Es ist alles recht einfach: der Mensch lebt vom Anspruch. Vor allem dem Anspruch, den er an sich selbst stellt. Wenn er seinem eigenen Anspruch nicht gerecht wird, neigt der Mensch dazu, unglücklich zu sein. Die erschreckend einfache Lösung: man nimmt sich vor, weniger Anspruch an das Leben und an sich selbst zu haben und es stellt sich automatisch mehr Glücksseligkeit ein.

Nun mag sag zu vereinfacht klingt, zu gut um wahr zu sein. Leider ist es aber wahr. Es mag nach billiger Binsenweisheit klingen, aber die Menschen leben einfach zu sehr in der Maxime und werden dadurch immer unglücklicher. Materieller und seelischer Reichtum sorgen in immer höherer Dosierung dafür, dass das Streben nach dieser Form des Glückes zum absoluten Unglück führt. So führt mehr finanzieller Reichtum zur immer größeren Sorge darum, ob man sein Geld investieren soll, wie man es am Besten investiert, um es nicht zu verlieren... eben die Dinge, die ich schon in meinem letzten Blog zum Thema "Rating" angesprochen habe.

Das Glück liegt dabei so nahe, dass es nicht einmal durch Geld zu erwerben ist. Immerhin (wenn wir es mal ganz sarkastisch sehen wollen): arme Menschen haben keine Probleme damit, ihr Geld irgendwo zu investieren und kriegen deswegen keine Schweißausbrüche, ob diese Investition wirklich richtig ist oder eine andere wesentlich besser wäre. Für arme Menschen gibt es keine geeigneten Investitionen oder das Streben nach maximalem Profit, für arme Menschen gibt es nur notwendige Investitionen: wenn Menschen in absoluter Armut leben und zwei Drittel ihres Monatsgehaltes allein in Lebensmittel investieren müssen, stellt sich nicht mehr die Frage nach "Profit", "Gewinnmaximierung" oder ähnlichem. Es geht um das blanke Überleben. Macht das glücklich? Vielleicht macht es einfach glücklicher, nur in reellen Dimensionen zu leben. In Dimensionen, in denen es nur um die Realität und die Gegenwart geht. Sobald man anfängt, finanziell auf dem Sektor des "was wäre wenn" zu verfahren, nur noch an die Zukunft zu denken oder an Hypothesen, die man aufstellt, damit man mehr von seinem Geld hat, ist man in der misslichen Lage, dass man sich weiter und weiter vom Glück entfernt.

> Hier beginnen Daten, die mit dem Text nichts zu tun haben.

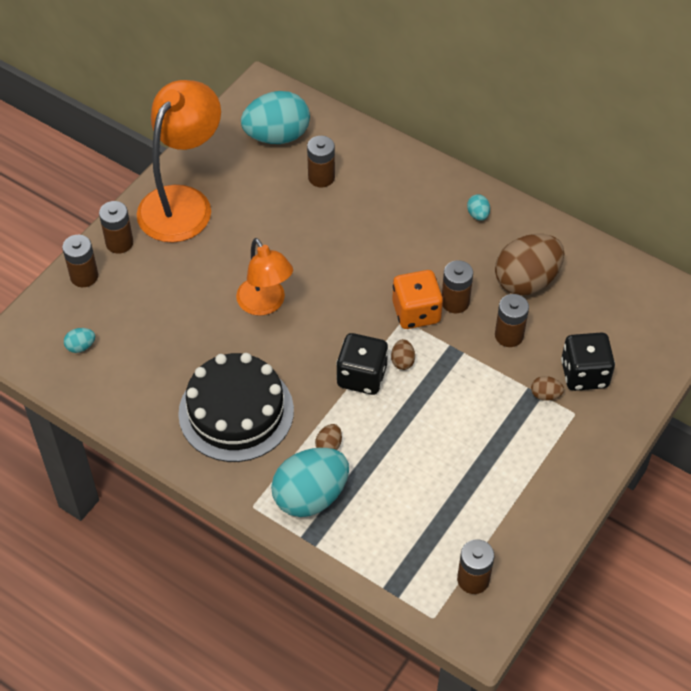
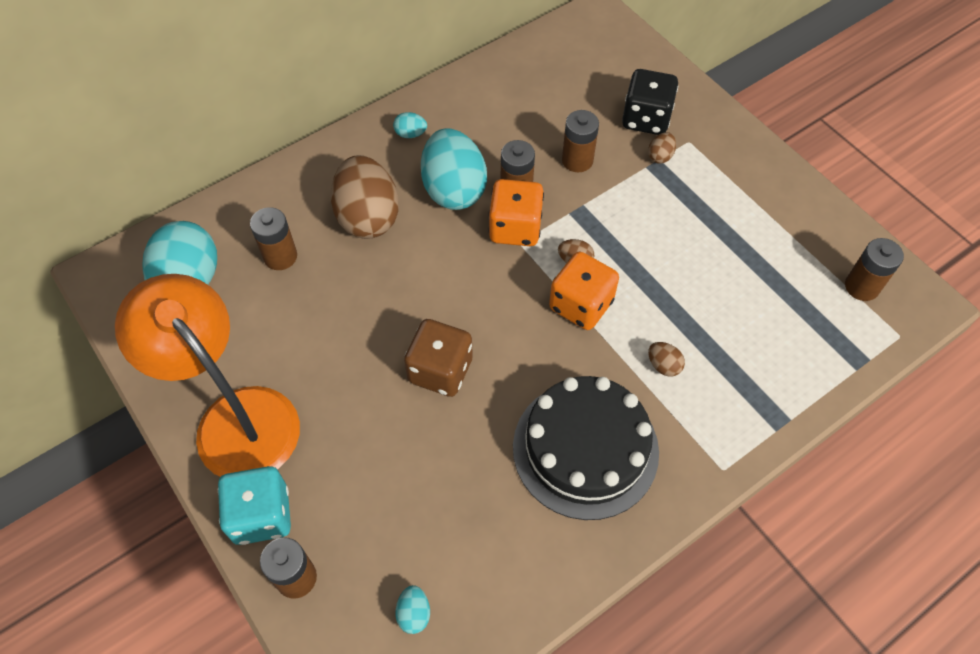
camera: 70 degrees left, 5 degrees up
brown battery [99,201,133,254] -> turquoise dice [218,466,291,545]
orange lamp [236,238,293,316] -> brown dice [404,319,473,397]
turquoise egg [271,448,349,517] -> turquoise egg moved to [421,128,487,210]
black dice [336,333,388,395] -> orange dice [549,252,619,330]
brown egg [495,234,564,295] -> brown egg moved to [331,155,399,239]

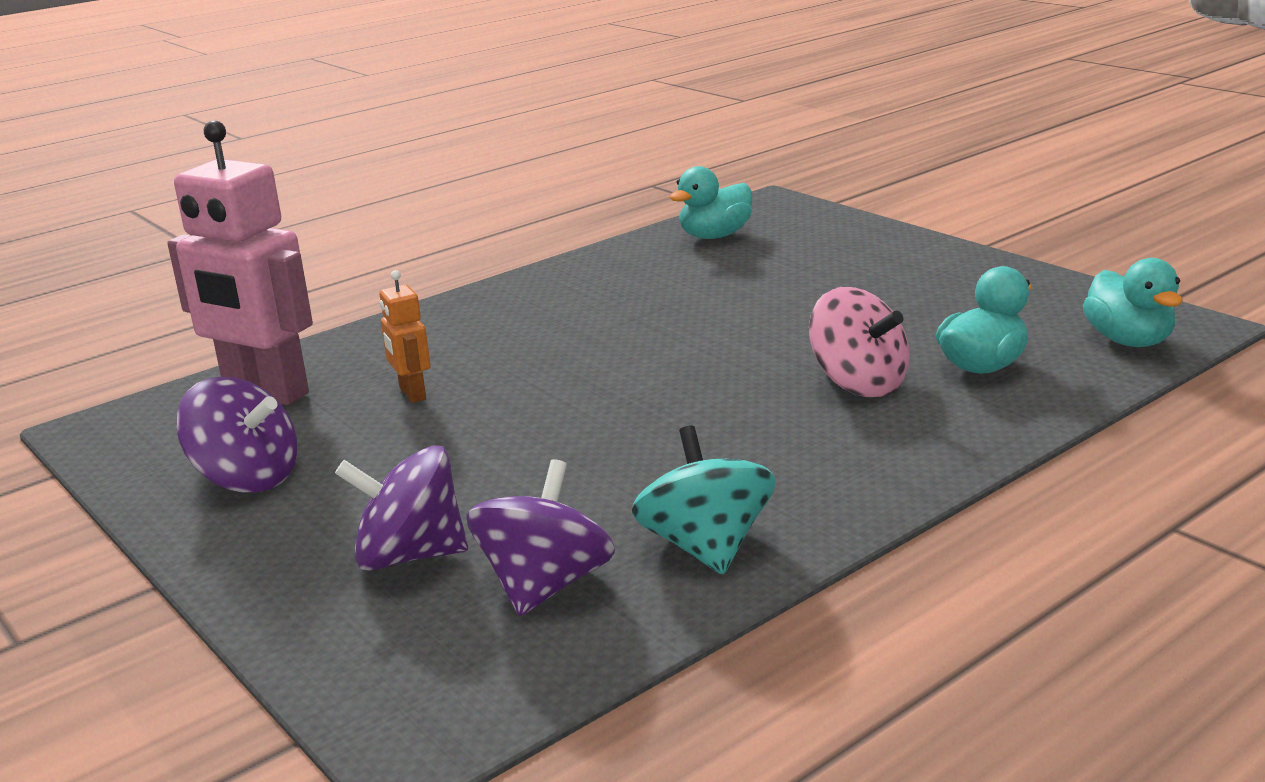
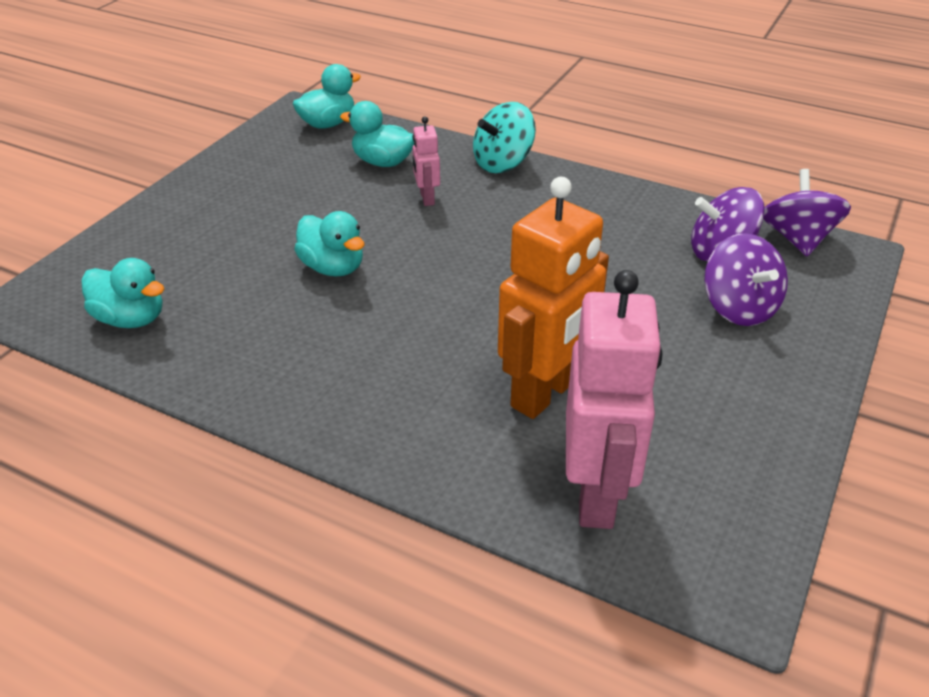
camera: 115 degrees left, 15 degrees up
purple spinning top [176,377,297,493] -> purple spinning top moved to [763,169,851,256]
orange robot [379,270,431,403] -> orange robot [498,177,609,419], size x2.13
turquoise spinning top [632,426,776,575] -> turquoise spinning top moved to [473,102,536,173]
pink spinning top [809,287,910,397] -> pink robot [413,117,440,206]
none -> turquoise duck [294,211,365,276]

Glück bedeutet Seelenfrieden, die innere Ruhe, die einen wie Watte einpackt. Sicher, es gibt den Spruch "Geld macht nicht glücklich, aber es beruhigt!", womit schon quasi ein Widerspruch geschaffen wurde, immerhin hat Beruhigung auch viel mit Glück zu tun. Ein Blutdruck, der nicht ständig auf Höchstgeschwindigkeiten rast, ist ein glücklicher. Also ist Beruhigung auch eine Quelle des Glückes. Doch was macht das Glück konkret mit uns? Warum ist es uns so wichtig? Warum mögen wir Geld, wenn es uns nicht glücklich macht, sondern "nur" beruhigt?

Vielleicht sind wir oft dazu geneigt, von Dingen angezogen zu werden, die uns potenziell unglücklich machen. Vielleicht ist Glück nicht alles im Leben. In der Dokumentation über das Glück wurde auch offen für das Recht plädiert, unglücklich zu sein. Es wurde darüber philosophiert, wie wichtig es ist, auch Schmerzen und Leid zu empfinden. Die Logik, die dahinter steckt, ist einleuchtend: das Glück muss etwas sein, dass man zwar regelmäßig, aber wohl dosiert braucht. Mit dem Schmerz und dem Unglück geht es uns ähnlich. Wären wir alle dauerhaft glücklich, so wüssten wir den Zustand der Glücksseligkeit gar nicht mehr zu schätzen.

Wahrscheinlich fühlen wir uns deswegen oft von Dingen angezogen, die uns potenziell eher schaden als nützen. Somit ist auch das Geld bei der Glücksjagd wieder mit im Spiel. Geld zu gewinnen oder zu verlieren führt zu einem Fieberrausch bei vielen, der einen wesentlichen Teil bei der Glücksjagd ausmacht.

Und das Gold? Wie glücklich macht uns das Edelmetall? Gerade während der olympischen Spiele und der Paralympics sieht man immer wieder strahlende Sieger, die Gold gewinnen und viele Athleten, die über eine Silbermedaille enttäuscht sind. Ist es nicht interessant, dass die Zweitplatzierter über den Gewinn einer Silbermedaille weniger glücklich sind als Drittplatzierte über den Gewinn einer Bronzemedaille? Die Enttäuschung darüber, knapp das Gold verfehlt zu haben, scheint oft bei Zweitplatzierten höher zu wiegen als die Tatsache, dass sie überhaupt eine Medaille gewonnen haben. Und Bronzesieger? Vielleicht sind sie einfach froh, gerade noch eine Medaille ergattert zu haben, da die Plätze danach nur noch "Blech" bedeuten. 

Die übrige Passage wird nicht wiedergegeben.